"""
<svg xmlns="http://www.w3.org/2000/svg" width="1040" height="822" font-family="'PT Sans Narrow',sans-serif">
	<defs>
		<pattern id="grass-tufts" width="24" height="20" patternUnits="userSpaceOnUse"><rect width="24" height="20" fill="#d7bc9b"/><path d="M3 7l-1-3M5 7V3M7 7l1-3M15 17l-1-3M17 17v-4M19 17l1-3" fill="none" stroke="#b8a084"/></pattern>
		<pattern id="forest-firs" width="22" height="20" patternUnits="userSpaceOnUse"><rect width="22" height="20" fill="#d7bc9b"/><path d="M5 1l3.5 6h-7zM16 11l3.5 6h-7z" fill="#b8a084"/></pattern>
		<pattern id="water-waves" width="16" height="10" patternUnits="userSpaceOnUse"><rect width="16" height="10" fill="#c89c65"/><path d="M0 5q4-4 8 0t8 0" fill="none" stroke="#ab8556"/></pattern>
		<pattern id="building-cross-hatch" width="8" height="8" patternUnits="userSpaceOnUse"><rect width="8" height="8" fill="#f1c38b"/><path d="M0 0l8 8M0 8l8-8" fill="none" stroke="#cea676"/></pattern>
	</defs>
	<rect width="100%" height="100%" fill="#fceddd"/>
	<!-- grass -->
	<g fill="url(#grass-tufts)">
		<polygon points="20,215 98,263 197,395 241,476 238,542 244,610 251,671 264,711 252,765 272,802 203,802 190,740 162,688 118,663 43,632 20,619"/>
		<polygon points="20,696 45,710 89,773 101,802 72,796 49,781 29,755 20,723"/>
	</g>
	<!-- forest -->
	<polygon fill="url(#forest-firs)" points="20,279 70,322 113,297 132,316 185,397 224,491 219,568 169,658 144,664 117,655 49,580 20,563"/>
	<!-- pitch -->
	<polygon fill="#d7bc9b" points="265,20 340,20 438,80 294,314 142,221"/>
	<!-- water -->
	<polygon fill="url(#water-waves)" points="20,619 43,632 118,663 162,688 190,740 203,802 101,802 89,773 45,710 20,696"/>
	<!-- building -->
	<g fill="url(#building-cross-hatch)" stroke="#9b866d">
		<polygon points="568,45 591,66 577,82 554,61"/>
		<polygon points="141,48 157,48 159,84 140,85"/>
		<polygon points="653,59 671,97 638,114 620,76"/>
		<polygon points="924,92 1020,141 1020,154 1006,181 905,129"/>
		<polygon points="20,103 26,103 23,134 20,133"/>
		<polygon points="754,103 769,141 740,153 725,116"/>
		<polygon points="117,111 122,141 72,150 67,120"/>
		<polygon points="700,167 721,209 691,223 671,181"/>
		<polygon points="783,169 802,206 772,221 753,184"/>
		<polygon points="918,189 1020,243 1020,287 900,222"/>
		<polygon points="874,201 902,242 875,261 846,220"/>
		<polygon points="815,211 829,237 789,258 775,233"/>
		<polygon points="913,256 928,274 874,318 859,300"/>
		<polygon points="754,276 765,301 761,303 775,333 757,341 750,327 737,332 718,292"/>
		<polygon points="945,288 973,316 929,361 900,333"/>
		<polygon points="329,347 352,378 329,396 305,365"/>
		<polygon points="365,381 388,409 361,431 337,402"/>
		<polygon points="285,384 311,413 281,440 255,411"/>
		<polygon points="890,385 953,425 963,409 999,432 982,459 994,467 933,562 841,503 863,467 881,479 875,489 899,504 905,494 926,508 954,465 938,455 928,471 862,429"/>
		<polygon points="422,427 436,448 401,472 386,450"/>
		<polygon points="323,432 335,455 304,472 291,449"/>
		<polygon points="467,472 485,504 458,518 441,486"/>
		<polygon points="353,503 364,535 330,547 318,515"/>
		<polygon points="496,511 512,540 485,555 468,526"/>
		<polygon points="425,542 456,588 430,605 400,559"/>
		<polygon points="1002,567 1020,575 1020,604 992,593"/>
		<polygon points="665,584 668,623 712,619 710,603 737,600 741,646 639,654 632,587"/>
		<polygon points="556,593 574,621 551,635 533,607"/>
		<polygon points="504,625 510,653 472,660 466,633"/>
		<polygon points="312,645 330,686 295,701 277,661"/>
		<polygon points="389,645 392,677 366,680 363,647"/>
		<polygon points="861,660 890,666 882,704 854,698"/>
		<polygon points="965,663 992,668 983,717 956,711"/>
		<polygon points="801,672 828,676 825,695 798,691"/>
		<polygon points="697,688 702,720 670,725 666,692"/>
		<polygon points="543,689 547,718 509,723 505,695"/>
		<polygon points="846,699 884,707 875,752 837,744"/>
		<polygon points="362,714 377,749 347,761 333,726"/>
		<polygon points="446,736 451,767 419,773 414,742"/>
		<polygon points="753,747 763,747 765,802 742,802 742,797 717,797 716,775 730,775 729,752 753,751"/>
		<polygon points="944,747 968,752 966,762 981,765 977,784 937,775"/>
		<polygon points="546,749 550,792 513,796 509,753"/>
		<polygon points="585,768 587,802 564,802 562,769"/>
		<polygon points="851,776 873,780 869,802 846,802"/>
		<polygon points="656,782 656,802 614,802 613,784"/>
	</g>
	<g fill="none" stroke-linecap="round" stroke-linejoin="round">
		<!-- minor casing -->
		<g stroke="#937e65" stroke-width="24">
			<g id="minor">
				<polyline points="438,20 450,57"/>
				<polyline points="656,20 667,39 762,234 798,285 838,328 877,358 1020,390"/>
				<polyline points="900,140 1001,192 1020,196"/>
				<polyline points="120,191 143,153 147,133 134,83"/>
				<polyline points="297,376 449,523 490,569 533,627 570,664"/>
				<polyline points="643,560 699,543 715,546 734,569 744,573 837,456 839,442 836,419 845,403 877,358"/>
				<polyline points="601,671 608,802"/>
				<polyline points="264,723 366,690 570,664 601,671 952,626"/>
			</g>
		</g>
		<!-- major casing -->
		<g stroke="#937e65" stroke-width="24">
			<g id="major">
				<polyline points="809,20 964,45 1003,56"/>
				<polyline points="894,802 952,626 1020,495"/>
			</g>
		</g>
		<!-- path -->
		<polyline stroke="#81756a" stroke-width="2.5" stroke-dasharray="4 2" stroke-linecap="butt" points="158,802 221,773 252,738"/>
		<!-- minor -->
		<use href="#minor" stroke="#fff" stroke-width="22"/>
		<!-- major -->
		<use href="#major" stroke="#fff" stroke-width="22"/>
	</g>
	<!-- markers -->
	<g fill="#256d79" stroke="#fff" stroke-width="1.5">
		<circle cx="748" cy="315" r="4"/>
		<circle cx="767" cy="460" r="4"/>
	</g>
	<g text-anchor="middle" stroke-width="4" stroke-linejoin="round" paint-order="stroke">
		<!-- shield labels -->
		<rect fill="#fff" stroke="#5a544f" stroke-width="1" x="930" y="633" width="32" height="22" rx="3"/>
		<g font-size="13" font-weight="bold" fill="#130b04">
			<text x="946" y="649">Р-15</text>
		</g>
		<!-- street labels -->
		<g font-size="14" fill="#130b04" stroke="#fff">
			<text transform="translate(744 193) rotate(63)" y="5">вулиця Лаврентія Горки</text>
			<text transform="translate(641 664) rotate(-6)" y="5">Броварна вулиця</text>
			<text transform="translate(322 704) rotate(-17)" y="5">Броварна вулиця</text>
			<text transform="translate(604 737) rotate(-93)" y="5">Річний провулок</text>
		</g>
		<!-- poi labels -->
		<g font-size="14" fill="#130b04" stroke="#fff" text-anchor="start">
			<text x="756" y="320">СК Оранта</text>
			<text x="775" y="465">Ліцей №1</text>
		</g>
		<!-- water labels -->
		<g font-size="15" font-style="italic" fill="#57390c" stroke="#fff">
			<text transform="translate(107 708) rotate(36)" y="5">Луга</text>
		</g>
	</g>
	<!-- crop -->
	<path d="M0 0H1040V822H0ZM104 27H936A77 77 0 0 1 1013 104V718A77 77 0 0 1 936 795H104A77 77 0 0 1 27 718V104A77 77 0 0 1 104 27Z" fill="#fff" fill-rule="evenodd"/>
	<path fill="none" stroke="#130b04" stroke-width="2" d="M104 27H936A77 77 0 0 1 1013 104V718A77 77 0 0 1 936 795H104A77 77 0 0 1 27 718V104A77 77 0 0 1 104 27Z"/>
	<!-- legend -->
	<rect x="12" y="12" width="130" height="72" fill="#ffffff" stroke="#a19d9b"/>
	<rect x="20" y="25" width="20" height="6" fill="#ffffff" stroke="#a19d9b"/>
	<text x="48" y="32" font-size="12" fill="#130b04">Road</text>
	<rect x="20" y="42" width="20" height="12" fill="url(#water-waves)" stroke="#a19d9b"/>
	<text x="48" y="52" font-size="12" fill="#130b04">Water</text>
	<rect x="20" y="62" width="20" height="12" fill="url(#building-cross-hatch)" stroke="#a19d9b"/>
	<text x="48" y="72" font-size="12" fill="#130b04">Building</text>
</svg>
"""
Assignment => If a line of the data above contains "round", copy it out.

Response =>
	<g fill="none" stroke-linecap="round" stroke-linejoin="round">
	<g text-anchor="middle" stroke-width="4" stroke-linejoin="round" paint-order="stroke">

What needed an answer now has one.